It Was Her New York by CO Moed

EDITOR’S CHOICE

A tender, beautifully written memoir that captures love, loss, and identity with wit, warmth, and unforgettable emotional resonance.

C O Moed’s It Was Her New York is a heartfelt, humorous, and visually rich memoir that captures the complex intersections of identity, memory, and place. Through a series of deeply personal essays and evocative full-colour snapshots, Moed documents her journey as caregiver to her mother, Florence—a once-brilliant Juilliard-trained pianist now slipping into dementia—against the backdrop of a rapidly changing Lower East Side.

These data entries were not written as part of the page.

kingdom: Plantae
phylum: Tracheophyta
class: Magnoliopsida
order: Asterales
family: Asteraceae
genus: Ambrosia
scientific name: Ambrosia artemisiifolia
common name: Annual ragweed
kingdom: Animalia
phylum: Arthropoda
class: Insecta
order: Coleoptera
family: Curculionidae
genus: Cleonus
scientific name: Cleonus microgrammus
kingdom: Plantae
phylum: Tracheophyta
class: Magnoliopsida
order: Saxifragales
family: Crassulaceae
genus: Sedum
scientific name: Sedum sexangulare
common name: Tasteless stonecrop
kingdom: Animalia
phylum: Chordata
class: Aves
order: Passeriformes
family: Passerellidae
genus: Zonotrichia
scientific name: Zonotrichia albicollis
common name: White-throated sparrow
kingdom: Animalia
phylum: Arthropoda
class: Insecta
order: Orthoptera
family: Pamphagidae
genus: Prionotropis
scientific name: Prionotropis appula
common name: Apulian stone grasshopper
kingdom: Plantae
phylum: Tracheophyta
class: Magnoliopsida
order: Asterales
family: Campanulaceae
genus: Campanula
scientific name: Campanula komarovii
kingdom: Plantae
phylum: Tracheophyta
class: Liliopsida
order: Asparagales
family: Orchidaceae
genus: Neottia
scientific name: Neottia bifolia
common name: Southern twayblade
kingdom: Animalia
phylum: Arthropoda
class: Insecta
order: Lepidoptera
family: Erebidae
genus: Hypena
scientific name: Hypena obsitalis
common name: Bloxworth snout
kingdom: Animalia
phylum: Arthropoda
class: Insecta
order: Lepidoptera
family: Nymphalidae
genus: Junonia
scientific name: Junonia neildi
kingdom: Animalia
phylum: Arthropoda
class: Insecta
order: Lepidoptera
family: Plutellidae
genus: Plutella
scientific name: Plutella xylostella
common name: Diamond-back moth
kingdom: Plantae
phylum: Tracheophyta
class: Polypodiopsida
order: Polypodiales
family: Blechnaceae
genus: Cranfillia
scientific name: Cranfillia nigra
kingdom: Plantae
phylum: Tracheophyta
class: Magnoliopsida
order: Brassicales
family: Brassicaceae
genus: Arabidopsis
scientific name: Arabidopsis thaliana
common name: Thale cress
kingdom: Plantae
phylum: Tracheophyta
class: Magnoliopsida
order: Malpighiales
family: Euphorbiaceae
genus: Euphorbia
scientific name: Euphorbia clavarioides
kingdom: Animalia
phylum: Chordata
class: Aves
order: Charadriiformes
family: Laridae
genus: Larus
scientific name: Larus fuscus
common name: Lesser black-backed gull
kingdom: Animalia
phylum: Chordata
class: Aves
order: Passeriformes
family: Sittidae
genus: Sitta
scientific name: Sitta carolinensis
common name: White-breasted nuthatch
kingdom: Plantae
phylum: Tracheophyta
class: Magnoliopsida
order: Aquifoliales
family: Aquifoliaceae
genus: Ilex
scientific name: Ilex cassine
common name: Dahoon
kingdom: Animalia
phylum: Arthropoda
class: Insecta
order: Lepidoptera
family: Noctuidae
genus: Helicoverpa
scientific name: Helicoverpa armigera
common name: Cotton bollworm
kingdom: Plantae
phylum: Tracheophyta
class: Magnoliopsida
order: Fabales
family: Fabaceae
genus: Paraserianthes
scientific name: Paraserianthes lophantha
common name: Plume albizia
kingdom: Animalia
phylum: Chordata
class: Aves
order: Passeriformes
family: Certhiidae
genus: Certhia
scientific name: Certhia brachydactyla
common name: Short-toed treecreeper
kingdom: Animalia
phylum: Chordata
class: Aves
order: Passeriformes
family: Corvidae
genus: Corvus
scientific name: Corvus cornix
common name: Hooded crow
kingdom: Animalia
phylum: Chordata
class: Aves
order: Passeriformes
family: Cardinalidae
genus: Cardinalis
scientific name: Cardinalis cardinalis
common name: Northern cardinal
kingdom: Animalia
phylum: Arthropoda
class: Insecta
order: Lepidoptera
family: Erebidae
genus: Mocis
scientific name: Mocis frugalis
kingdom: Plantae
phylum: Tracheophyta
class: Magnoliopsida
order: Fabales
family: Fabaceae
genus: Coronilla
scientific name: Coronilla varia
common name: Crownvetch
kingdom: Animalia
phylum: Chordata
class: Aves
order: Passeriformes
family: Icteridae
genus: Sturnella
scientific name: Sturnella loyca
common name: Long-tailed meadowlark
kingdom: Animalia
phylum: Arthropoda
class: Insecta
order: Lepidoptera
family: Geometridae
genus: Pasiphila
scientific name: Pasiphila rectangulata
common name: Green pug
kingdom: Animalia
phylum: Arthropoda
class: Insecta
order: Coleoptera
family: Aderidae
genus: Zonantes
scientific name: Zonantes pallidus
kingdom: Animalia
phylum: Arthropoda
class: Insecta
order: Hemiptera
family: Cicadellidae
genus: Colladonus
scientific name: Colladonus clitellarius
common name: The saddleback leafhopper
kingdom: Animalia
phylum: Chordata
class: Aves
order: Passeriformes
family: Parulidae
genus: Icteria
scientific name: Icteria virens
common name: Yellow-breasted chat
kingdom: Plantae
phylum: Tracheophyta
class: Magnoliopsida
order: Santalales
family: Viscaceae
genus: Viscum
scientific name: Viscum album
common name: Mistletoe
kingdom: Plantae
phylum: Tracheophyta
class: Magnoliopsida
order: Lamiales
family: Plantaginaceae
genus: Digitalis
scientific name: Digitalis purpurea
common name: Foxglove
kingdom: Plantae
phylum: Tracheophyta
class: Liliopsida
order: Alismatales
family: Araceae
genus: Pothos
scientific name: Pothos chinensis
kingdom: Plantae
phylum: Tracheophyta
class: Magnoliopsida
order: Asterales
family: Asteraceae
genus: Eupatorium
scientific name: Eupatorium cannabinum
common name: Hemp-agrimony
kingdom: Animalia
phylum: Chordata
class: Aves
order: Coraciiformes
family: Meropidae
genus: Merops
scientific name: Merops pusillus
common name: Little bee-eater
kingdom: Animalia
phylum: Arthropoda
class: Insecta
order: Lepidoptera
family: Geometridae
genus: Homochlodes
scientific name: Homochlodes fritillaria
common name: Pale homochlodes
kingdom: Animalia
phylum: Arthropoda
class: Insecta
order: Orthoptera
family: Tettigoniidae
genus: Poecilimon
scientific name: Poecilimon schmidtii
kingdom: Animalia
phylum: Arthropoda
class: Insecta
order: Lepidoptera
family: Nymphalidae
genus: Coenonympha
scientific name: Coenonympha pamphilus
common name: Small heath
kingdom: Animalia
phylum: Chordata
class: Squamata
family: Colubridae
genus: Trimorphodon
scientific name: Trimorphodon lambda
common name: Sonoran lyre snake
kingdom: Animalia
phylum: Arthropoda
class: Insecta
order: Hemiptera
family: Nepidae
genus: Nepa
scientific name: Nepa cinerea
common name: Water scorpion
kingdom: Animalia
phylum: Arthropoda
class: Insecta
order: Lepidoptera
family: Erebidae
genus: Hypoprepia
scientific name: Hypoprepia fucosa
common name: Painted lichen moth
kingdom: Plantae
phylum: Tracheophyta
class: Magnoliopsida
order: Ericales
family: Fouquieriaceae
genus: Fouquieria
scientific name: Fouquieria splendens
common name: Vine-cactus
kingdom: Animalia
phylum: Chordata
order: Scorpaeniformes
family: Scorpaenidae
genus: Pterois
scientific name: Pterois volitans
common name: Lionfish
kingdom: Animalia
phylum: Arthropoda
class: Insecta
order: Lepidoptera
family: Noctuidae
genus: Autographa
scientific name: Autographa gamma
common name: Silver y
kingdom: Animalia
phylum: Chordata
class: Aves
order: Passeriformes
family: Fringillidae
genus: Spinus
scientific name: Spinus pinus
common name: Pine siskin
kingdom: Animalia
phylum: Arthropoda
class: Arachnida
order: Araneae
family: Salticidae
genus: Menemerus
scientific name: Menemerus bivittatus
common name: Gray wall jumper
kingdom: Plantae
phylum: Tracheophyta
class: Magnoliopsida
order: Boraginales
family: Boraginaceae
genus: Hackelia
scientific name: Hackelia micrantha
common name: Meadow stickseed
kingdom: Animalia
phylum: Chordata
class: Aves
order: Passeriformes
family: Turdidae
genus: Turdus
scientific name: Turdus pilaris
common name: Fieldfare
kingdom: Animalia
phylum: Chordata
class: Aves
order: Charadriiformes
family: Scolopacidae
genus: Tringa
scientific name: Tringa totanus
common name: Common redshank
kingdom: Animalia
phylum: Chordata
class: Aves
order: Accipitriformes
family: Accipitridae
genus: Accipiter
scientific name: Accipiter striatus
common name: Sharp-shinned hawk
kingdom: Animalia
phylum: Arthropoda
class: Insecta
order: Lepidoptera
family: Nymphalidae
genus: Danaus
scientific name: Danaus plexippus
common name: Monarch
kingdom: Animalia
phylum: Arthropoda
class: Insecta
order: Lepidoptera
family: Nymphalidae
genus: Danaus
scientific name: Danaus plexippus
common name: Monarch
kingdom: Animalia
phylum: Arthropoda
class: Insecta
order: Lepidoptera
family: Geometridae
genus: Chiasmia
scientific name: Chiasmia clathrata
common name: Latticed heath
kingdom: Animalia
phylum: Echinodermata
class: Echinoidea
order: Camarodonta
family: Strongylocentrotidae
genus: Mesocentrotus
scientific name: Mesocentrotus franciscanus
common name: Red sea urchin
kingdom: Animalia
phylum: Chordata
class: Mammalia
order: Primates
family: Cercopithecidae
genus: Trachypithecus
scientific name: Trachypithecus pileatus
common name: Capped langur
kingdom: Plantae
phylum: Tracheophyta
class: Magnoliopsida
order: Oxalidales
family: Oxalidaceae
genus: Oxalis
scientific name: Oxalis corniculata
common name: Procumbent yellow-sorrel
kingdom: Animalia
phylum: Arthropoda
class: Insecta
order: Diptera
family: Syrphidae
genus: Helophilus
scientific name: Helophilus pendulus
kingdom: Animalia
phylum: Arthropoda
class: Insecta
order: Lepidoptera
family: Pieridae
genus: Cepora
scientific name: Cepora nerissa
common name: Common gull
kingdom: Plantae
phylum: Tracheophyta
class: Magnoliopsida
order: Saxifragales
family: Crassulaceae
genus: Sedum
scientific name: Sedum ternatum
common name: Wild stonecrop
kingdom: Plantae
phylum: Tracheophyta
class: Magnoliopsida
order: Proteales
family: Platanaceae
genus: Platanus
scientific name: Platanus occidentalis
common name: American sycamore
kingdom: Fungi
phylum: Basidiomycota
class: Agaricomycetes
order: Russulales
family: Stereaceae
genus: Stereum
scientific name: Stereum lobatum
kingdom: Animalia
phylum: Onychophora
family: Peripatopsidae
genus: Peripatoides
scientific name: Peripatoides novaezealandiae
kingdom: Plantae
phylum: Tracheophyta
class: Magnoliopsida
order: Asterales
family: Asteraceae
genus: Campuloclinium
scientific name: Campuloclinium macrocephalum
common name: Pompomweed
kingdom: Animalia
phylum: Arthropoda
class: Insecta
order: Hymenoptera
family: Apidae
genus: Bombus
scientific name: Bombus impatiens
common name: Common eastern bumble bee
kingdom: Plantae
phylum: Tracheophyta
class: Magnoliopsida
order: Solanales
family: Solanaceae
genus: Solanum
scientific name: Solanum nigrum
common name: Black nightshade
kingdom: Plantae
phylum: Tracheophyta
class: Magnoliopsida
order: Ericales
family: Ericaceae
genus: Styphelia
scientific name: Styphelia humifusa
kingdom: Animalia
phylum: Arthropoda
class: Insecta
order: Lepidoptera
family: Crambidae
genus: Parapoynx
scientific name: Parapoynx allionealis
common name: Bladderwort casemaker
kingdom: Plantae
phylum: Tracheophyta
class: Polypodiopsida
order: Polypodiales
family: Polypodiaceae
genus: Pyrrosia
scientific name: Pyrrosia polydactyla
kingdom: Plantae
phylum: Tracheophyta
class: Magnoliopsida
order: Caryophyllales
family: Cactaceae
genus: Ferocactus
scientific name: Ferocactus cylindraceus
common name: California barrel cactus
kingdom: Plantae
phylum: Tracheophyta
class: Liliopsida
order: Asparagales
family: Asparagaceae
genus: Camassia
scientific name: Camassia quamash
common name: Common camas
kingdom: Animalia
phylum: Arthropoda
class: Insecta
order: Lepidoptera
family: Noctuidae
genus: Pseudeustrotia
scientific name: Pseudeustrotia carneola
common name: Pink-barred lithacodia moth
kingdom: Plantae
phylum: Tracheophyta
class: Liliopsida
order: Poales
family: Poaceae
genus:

The book pulses with the texture of lived experience: the bittersweet tenderness of mother-daughter relationships, the quiet grief of watching a loved one fade, and the intimate recollections of a city that no longer exists as it once did. Yet, alongside the loss, there is also discovery—of love suppressed, of hidden queerness, and of the enduring spirit of old lesbians navigating a city that forgets them.

Moed’s prose is sharp yet lyrical, tinged with wit, sorrow, and deep affection. The inclusion of candid photographs enriches the narrative, grounding its emotional depth in a tangible sense of time and place. It’s a love letter not only to Florence, but to an entire generation and a vanishing New York.

Winner of multiple awards, It Was Her New York is more than a memoir—it’s a mosaic of resilience, grief, laughter, and fierce devotion. Readers who’ve faced the loss of a parent, the erosion of a familiar neighbourhood, or the complexities of queer identity will find something raw, honest, and profoundly moving in these pages. A quiet triumph of memory and meaning.